**Sunulan Metin**.
Emsal Mahkeme Kararı Ankara 13. Asliye Ticaret Mahkemesi 2021/509 E. 2022/352 K. 22.04.2022 T.

Görüntülediğiniz mahkeme kararı henüz kesinleşmemiştir. Yararlı olması amacıyla eklenmiştir.

T.C. ANKARA 13. ASLİYE TİCARET MAHKEMESİ
TÜRK MİLLETİ ADINA
T.C.
ANKARA
13. ASLİYE TİCARET MAHKEMESİ GEREKÇELİ KARAR

ESAS NO : 2021/509 Esas
KARAR NO : 2022/352

DAVA : İtirazın İptali (Hizmet Sözleşmesinden Kaynaklanan)
DAVA TARİHİ : 10/09/2021
KARAR TARİHİ : 22/04/2022
KARAR YAZIM TARİHİ : 17/05/2022

Mahkememizde görülmekte olan İtirazın İptali (Acentelik Sözleşmesinden Kaynaklanan) davasının yapılan açık yargılaması sonunda,
GEREĞİ DÜŞÜNÜLDÜ:
DAVA: Davacılar vekili dava dilekçesinde özetle; davacıya ait olan … plakalı çekici tipi aracın davalı şirkete tarafından almış oldukları bir nakliye işinde kendi adlarına işletilmek üzere istenildiğini, davalı şirket yetkilileri tarafından şoförlü olarak söz konusu aracın işletimini davalıya aylık kirası ödenecek şekilde teslim edildiğini, 2021 yılı Şubat ayından itibaren davacıya ait aracın davalı şirkete bağlı olarak aktif şekilde nakliye işlerinde kullanıldığını, davacı şirket muhasebesi tarafından üç ayrı fatura kesilerek davalı şirkete iletildiğini, ancak fatura tarihinden bu yana ancak herhangi bir ödemenin yapılmadığını, davalının ödeme yapmaması üzerine Ankara …İcra Müdürlüğünün … esas sayılı dosyası ile genel haciz yolu ile icra takibi başlatıldığını, dosya kapsamında gönderilen ödeme emrine davalı yanın itiraz etmesi sonucu takibin durduğunu belirterek itirazın iptaline, takibin devamına, %20’den az olamamak üzere icra inkar tazminatına hükmedilmesine karar verilmesini talep ve dava etmiştir.

**Veri Satırları**.
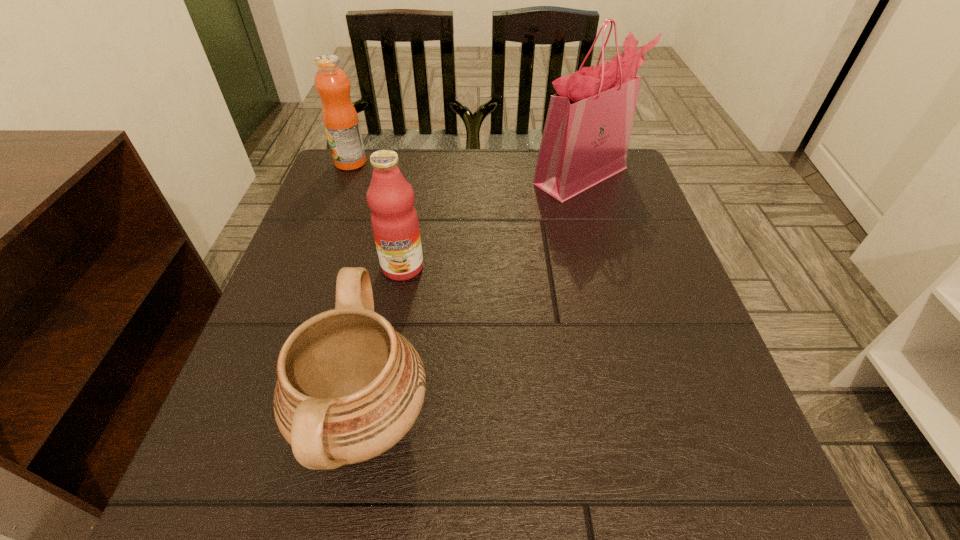
I want to click on the tallest object, so click(x=586, y=136).

I want to click on shopping bag, so click(x=586, y=136).

Locate an element on the screen. The image size is (960, 540). the farther fruit juice is located at coordinates (332, 84).

The image size is (960, 540). I want to click on the leftmost object, so click(x=332, y=84).

Locate an element on the screen. The height and width of the screenshot is (540, 960). the nearer fruit juice is located at coordinates (394, 220).

The image size is (960, 540). Identify the location of the third farthest object. (394, 220).

Identify the location of the nearest object. (349, 387).

Where is `the shortest object`? The width and height of the screenshot is (960, 540). the shortest object is located at coordinates (349, 387).

At what (x,y) coordinates should I click in order to perform the action: click on vacant space situated 0.320m on the left of the tallest object. Please return your answer as a coordinate pair (x, y). Looking at the image, I should click on (409, 176).

The width and height of the screenshot is (960, 540). I want to click on free space located 0.290m on the right of the leftmost object, so click(474, 163).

**Çalışma Talimatları**.
(a) Aşağıdaki ifadelerin karar metniyle uyumlu olup olmadığını evet veya hayır olarak belirtiniz ve her yanıtı belirleyici kelimeleri aynen alıntılayarak destekleyiniz: (i) Dava tarihi 10/09/2021'dir. (ii) Davacı şirket muhasebesi davalı şirkete iki ayrı fatura kesmiştir. (iii) Davacıya ait araç, 2021 yılı Şubat ayından itibaren nakliye işlerinde kullanılmıştır.
(b) Kayıtların başından "Locate an element on the screen. The image" ifadesini içeren satıra kadar, iki uç da dahil olmak üzere, satırları aynen yazınız. Yanıtınıza görselleri almayınız.
Karar metni ile kayıtlar arasında herhangi bir bağlantı bulunmamaktadır.

**Görev Sonuçları**.
(a)
(i) Evet: "DAVA TARİHİ : 10/09/2021"
(ii) Hayır: "üç ayrı fatura kesilerek"
(iii) Evet: "2021 yılı Şubat ayından itibaren davacıya ait aracın davalı şirkete bağlı olarak aktif şekilde nakliye işlerinde kullanıldığını"

(b)
I want to click on the tallest object, so click(x=586, y=136).

I want to click on shopping bag, so click(x=586, y=136).

Locate an element on the screen. The image size is (960, 540). the farther fruit juice is located at coordinates (332, 84).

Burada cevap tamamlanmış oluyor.